YOUR INSTRUCTIONS:
Please answer these questions about the database design text below, one line per answer:
(a) What kind of tools and platforms does the project use?
(b) What two forms can the individual works take?
(c) How many records were in the early flat spreadsheet?

PASSAGE:
About Database Design
The workflow for Mapping Senufo, including its database design, underscores the importance of adopting thorough and iterative approaches for development of digital scholarship. Just as scholarship has long grappled with ambiguous information and the possibility of new evidence, so too must the emerging technologies that support new forms of inquiry, analysis, and publication. This project harnesses the power of widely used, open-source tools and platforms that the project team continues to revise and customize as project needs change. This approach yields a project designed to respond to and accommodate ever-expanding data and ever-changing technologies, features key to producing robust and sustainable digital scholarship.
Understanding the Data
When the Mapping Senufo co-project directors first conceived the project, they imagined a dynamic digital platform to investigate specific time- and place-based data related to individual works (objects or images) identified as Senufo. For example, place names linked to individual works may indicate a location associated with the person credited for the work’s creation, a location where the work was documented, or a location where someone acquired the work.
Mapping Senufo’s early flat spreadsheet of sixty-five records sought to capture the associations between geographic locations and individual works presented in project director Susan Elizabeth Gagliardi’s Senufo Unbound: Dynamics of Art and Identity in West Africa, the book published in conjunction with the Cleveland Museum of Art’s 2015-16 exhibition Senufo: Art and Identity in West Africa. Each row in the project’s flat spreadsheet recorded a reason to associate a work with a place. In most cases the place-based association was fairly straightforward, meaning a single work presented in the book was identified with a single location for a single reason. Complications arose when the project team sought to record data about a single work associated with one place for different reasons or about a single work associated with multiple places.

EXTRACTED INFORMATION:
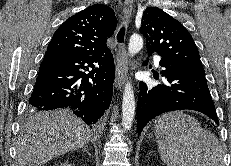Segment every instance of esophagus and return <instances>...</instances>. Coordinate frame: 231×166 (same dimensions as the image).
I'll return each instance as SVG.
<instances>
[{"label":"esophagus","instance_id":"1","mask_svg":"<svg viewBox=\"0 0 231 166\" xmlns=\"http://www.w3.org/2000/svg\"><path fill=\"white\" fill-rule=\"evenodd\" d=\"M133 0H124V18L129 21L132 12ZM128 72V55L126 49L120 45L116 51L115 87L121 90Z\"/></svg>","mask_w":231,"mask_h":166}]
</instances>
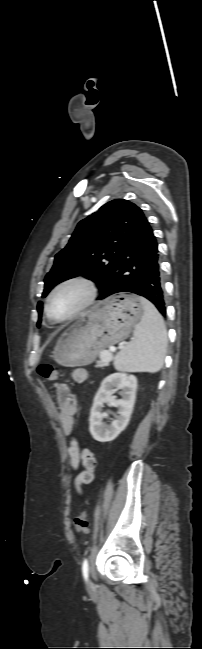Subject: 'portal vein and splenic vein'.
I'll use <instances>...</instances> for the list:
<instances>
[{"label":"portal vein and splenic vein","mask_w":202,"mask_h":649,"mask_svg":"<svg viewBox=\"0 0 202 649\" xmlns=\"http://www.w3.org/2000/svg\"><path fill=\"white\" fill-rule=\"evenodd\" d=\"M110 350H115V349L113 348V349H110ZM100 358H101L102 361L110 362L112 360V355L108 354L107 352H102L101 355H100Z\"/></svg>","instance_id":"obj_1"}]
</instances>
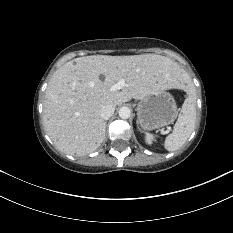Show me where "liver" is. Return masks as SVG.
Masks as SVG:
<instances>
[{
	"mask_svg": "<svg viewBox=\"0 0 233 233\" xmlns=\"http://www.w3.org/2000/svg\"><path fill=\"white\" fill-rule=\"evenodd\" d=\"M120 79L125 80V87L110 91ZM185 81L184 70L161 55L76 58L49 81L43 108L45 130L59 151L89 154L105 138L106 122L100 117L103 105L118 106L132 98L141 100L158 91L183 88Z\"/></svg>",
	"mask_w": 233,
	"mask_h": 233,
	"instance_id": "liver-1",
	"label": "liver"
}]
</instances>
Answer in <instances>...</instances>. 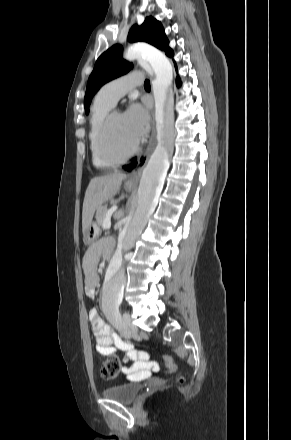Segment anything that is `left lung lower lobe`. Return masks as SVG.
<instances>
[{
  "label": "left lung lower lobe",
  "instance_id": "left-lung-lower-lobe-1",
  "mask_svg": "<svg viewBox=\"0 0 291 440\" xmlns=\"http://www.w3.org/2000/svg\"><path fill=\"white\" fill-rule=\"evenodd\" d=\"M176 82H177V85L180 86V79L178 77H177ZM136 165H137V162L135 161L129 165L123 166V169L126 171H131L132 169H134L136 167Z\"/></svg>",
  "mask_w": 291,
  "mask_h": 440
}]
</instances>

EXERCISE RESPONSE:
(a) Widely used, open-source tools and platforms
(b) Objects or images
(c) Sixty-five